(Available data):
○ ○ ○
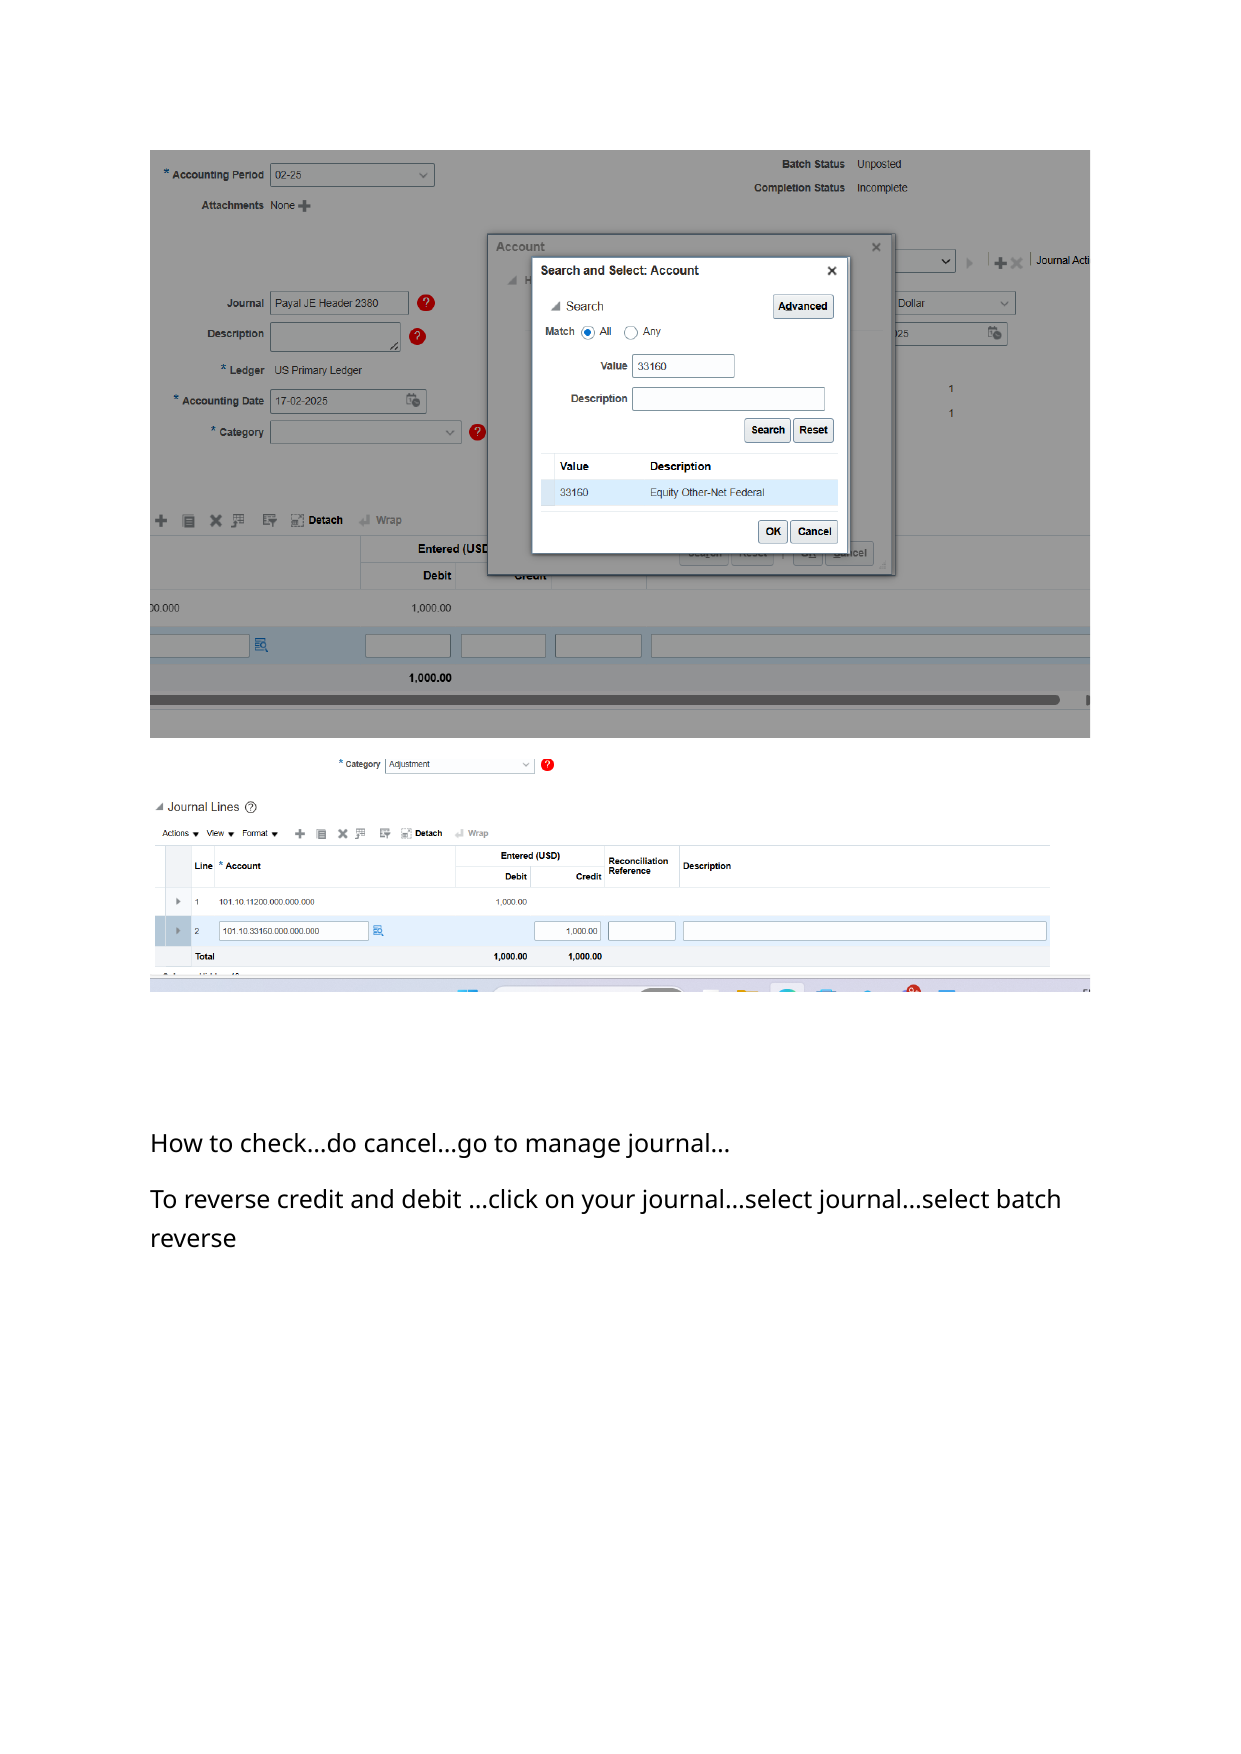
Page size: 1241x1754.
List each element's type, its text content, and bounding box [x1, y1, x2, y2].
○ ○ ○
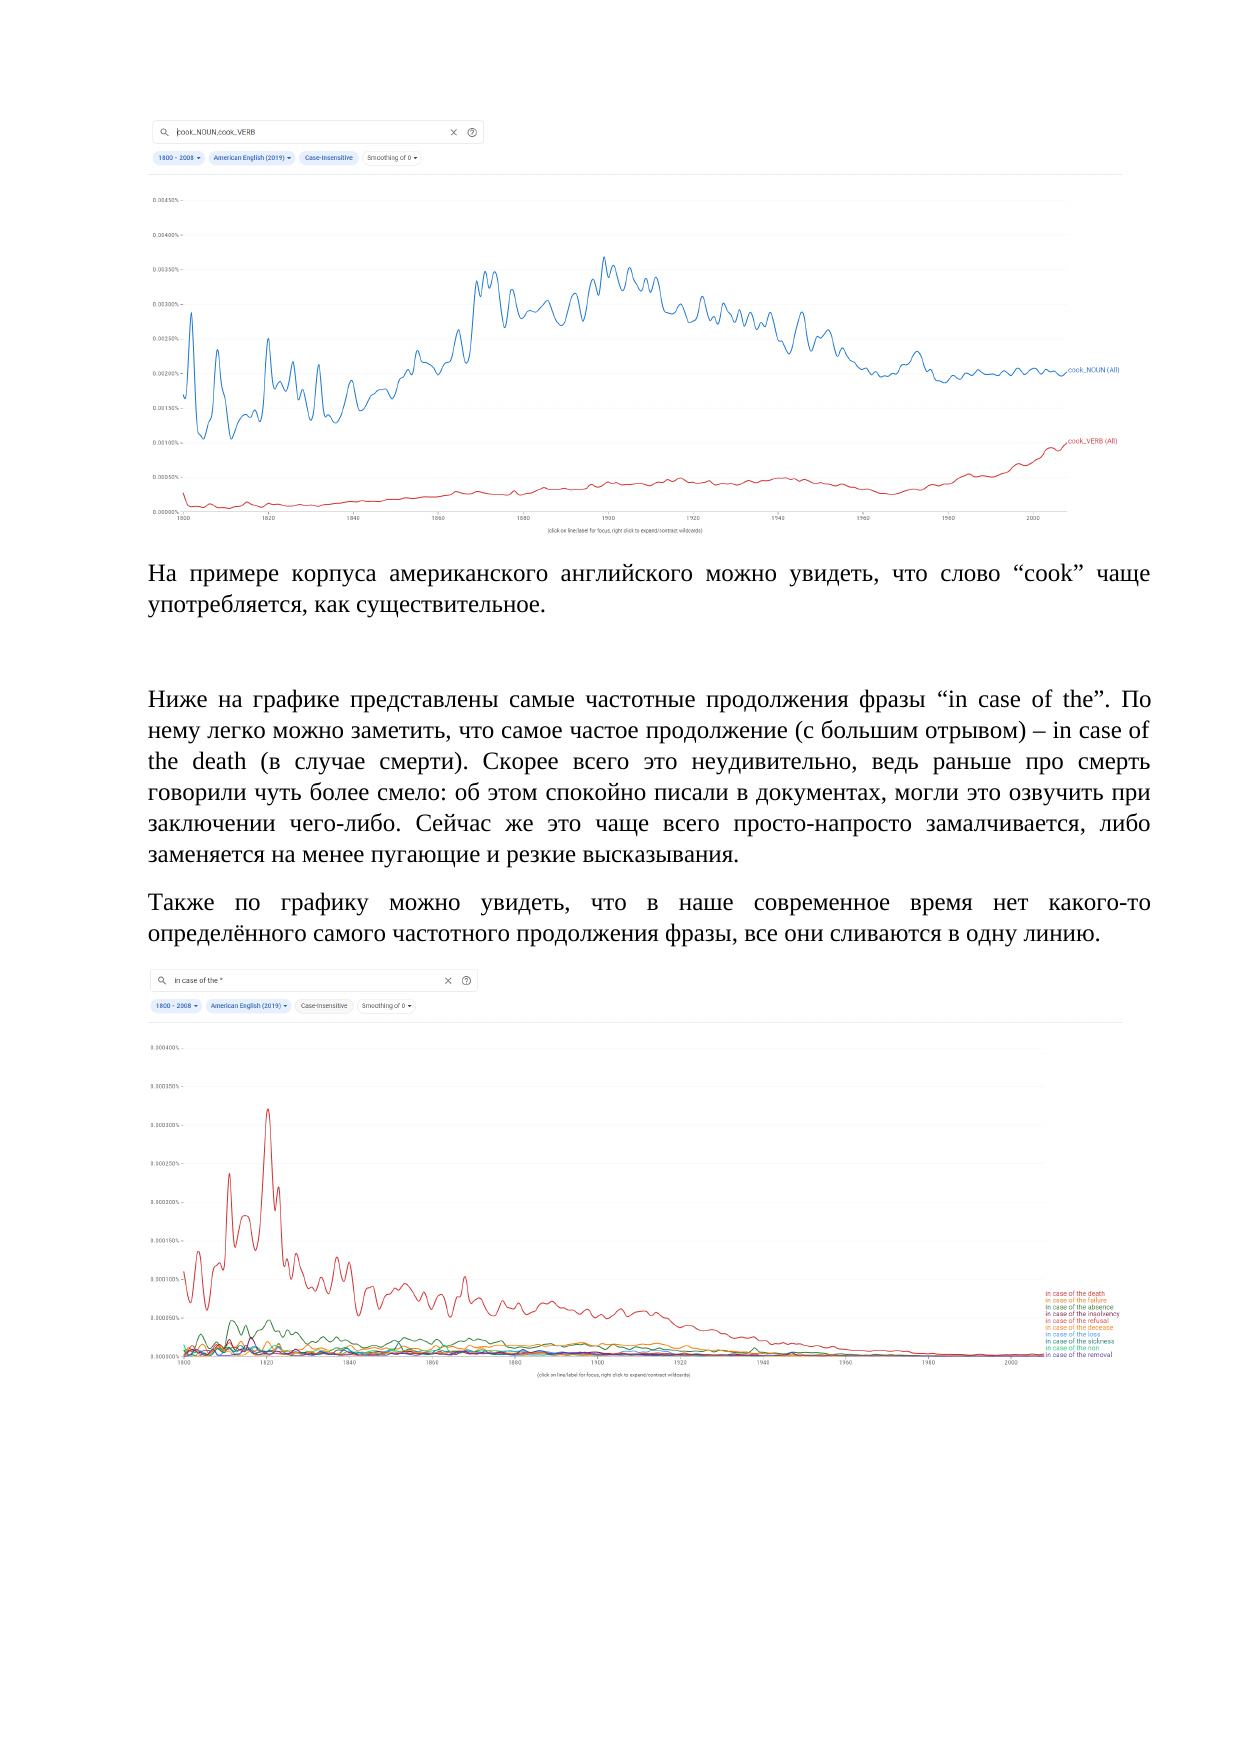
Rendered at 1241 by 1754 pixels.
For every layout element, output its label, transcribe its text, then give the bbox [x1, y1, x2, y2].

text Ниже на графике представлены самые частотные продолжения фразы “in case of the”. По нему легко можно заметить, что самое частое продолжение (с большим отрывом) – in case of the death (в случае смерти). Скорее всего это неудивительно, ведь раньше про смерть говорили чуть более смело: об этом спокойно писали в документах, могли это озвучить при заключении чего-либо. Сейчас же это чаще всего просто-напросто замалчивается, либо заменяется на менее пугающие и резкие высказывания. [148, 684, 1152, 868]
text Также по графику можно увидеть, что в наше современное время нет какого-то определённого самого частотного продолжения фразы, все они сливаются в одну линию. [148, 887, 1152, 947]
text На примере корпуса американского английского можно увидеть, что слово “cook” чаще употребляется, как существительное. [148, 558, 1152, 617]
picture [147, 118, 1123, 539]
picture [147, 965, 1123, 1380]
○ ○ ○
(Assignment): Starting at the line that contains "Page size: 1241x1754." and stopping after the line that contains "List each element's", write out every line exactly as it appears above, and no other line.

(Result of the task):
Page size: 1241x1754.
List each element's type, its text content, and bounding box [x1, y1, x2, y2].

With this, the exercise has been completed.